TEXTO FORNECIDO
--

Limitar a vontade à expressão lógica é inerentemente afirmar um limite. Além disso, [ao fazermos isso, assumimos] que se deve ter uma razão lógica para agir de tal maneira; contudo,, ao assim assumirmos, “[caímos] no poço chamado Porque” para “perecer com os cães da Razão”[2]. A Besta comentou: “É ridículo perguntar a um cão porque ele late”[3], pois isso é simplesmente uma expressão de sua natureza, não determinada por qualquer tipo de processo racional.

“É preciso cumprir a verdadeira Natureza de alguém, é preciso fazer a própria Vontade. Questionar isto é destruir a confiança, e assim criar uma inibição(…). Não há ‘razão’ alguma pela qual uma Estrela deva continuar em sua órbita. Deixe-a rasgar! Cada vez que o consciente age, ele interfere com o Subconsciente, que é Hadit. É a voz do Homem, e não de um Deus. Qualquer homem que ‘escuta a razão’ deixa de ser um revolucionário.”[4]

Novamente, expressar a Vontade em termos de razão é afirmar um limite. Isto se dá pela natureza intrinsecamente dualista não só da lógica e da razão, mas da própria linguagem e do próprio pensamento. Fazer isso [expressar a Vontade em termos de razão] seria criar uma ruptura em um ser, fraturando-o em multiplicidade[s].

--

EXTRATOS DE REGISTROS
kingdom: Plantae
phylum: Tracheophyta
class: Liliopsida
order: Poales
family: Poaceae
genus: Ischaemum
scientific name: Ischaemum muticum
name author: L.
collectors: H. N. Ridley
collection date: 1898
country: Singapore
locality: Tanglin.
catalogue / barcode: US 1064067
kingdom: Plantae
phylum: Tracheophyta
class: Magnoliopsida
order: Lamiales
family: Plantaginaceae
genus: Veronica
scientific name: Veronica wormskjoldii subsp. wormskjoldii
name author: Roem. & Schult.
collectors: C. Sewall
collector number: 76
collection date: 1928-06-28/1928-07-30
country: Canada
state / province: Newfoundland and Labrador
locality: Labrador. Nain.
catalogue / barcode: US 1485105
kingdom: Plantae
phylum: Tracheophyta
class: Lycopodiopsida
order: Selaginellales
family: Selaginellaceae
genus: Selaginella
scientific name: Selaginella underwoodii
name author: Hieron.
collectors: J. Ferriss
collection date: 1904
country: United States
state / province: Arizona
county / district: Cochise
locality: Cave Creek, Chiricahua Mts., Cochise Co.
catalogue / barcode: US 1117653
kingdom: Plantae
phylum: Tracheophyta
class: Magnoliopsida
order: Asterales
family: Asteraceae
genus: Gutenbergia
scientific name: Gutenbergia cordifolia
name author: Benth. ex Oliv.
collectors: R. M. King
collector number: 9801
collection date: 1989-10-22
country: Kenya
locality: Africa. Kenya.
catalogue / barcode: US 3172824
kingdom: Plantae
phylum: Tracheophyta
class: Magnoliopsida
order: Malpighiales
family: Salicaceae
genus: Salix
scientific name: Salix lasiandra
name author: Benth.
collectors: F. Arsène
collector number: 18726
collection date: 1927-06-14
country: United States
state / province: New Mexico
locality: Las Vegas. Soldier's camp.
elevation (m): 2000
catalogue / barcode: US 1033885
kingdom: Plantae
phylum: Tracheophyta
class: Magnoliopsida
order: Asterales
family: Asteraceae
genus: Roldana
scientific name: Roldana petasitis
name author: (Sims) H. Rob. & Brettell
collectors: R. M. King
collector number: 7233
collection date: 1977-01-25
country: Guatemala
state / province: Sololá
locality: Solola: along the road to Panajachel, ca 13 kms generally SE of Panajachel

--

TAREFA A REALIZAR
Prossiga o texto sobre a Vontade e a razão a partir do ponto em que ele termina. As entradas não têm papel algum nesta atividade.

RESPOSTA DO EXERCÍCIO
“Os pensamentos são falsos” [5]

Para experimentar e manifestar a Vontade pura, não se deve agir com base em noções de propósito ou de desejo por algum resultado final ou resultado pré-formado[6]. Essas duas coisas são manifestações da mente dualista e nos amarram desnecessariamente às armadilhas da lógica. A Vontade só pode ser a manifestação genuína e espontânea da natureza íntima de cada um, o todo unido de seu ser.

Uma vez que “a palavra do Pecado é Restrição”[7], a Vontade certamente não é deduzida do funcionamento da mente que, por sua própria natureza, afirma divisão e separação e, portanto, restrição. Quando eliminamos o pântano da moralidade e as categorias super contempladas da metafísica, a Vontade pode mais facilmente se manifestar desinibida.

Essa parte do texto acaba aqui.